Stefan Jachmich climbing the ice flake to cross a monster crevasse on the crux of Peak 1333.
© Phil Wickens, Feb 2013
The mountain that dominates the area is the pyramidal Valiente Peak, whose exact height has been questioned on several occasions. Using a day of thick fog to move camp up the glacier to below Valiente's north face, the Alpine Club team skied through cloud to arrive on the summit of an un-named 2032m dome-shaped mountain in perfect weather above a sea of cloud. Four of the team then traversed the mountain to make the first ascent of Valiente Peak (2270m) via the east ridge. After a superb ski descent we then had to cross back over Peak 2032, making this a very long and tiring day.
After another day of thick cloud on the Belgica Glacier the expedition was rewarded with their first totally cloudless day, during which they made the first ascent of Peak 1475m via its north side. After a fairly steep ski ascent, a short ice face and snow ridge led to the summit pyramid which was climbed easily to the top.
The team then decided to return to the yacht in order to attempt the SE side of Mt Rio Branco, unaware that on the same day it was successfully climbed from the north by a French team led by Antoine Cayrol. While returning to the yacht the Alpine Club team summited the east and west summits of Lancaster Hill (642m and 616m).
Westerly winds and heavy precipitation made it too dangerous to attempt Mt Rio Branco or any further peaks to the south and so the expedition headed to Paradise Harbour.

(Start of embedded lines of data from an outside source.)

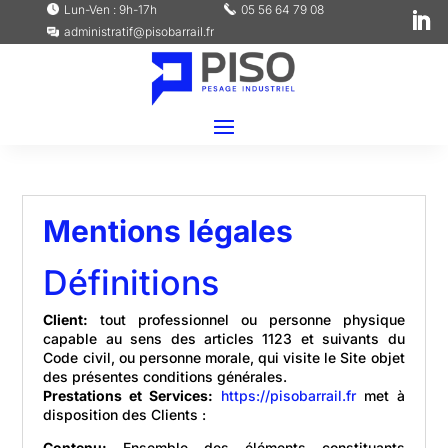
Lun-Ven : 9h-17h
05 56 64 79 08
administratif@pisobarrail.fr
Mentions légales
Définitions
Client:
tout professionnel ou personne physique
capable au sens des articles 1123 et suivants du
Code civil, ou personne morale, qui visite le Site objet
des présentes conditions générales.
Prestations et Services:
https://pisobarrail.fr
met à
disposition des Clients :
Contenu:
Ensemble des éléments constituants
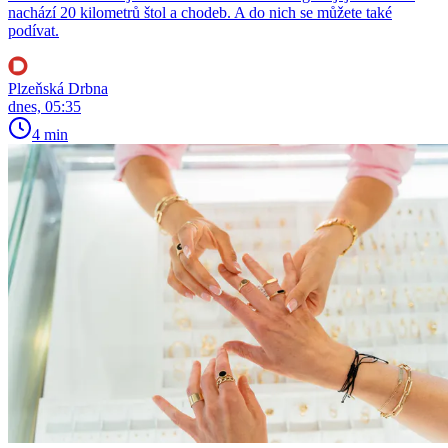
nachází 20 kilometrů štol a chodeb. A do nich se můžete také
podívat.
Plzeňská Drbna
dnes, 05:35
4 min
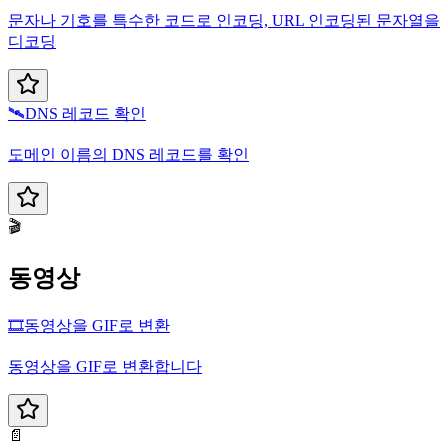
문자나 기호를 특수한 코드로 인코딩, URL 인코딩된 문자열을
디코딩
🛰️
DNS 레코드 확인
도메인 이름의 DNS 레코드를 확인
🎬
동영상
🎞️
동영상을 GIF로 변환
동영상을 GIF로 변환합니다
📄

With very strong winds forecast in the Drake Passage later in the week the team decided to return to South America while winds were still favourable, and to spend their final few days on the coast of the Cordillera Darwin.
The Alpine Club Antarctic Expedition was supported by the Alpine Club, Mount Everest Foundation, Julie Tullis award and Helsport Tents, whose support was invaluable.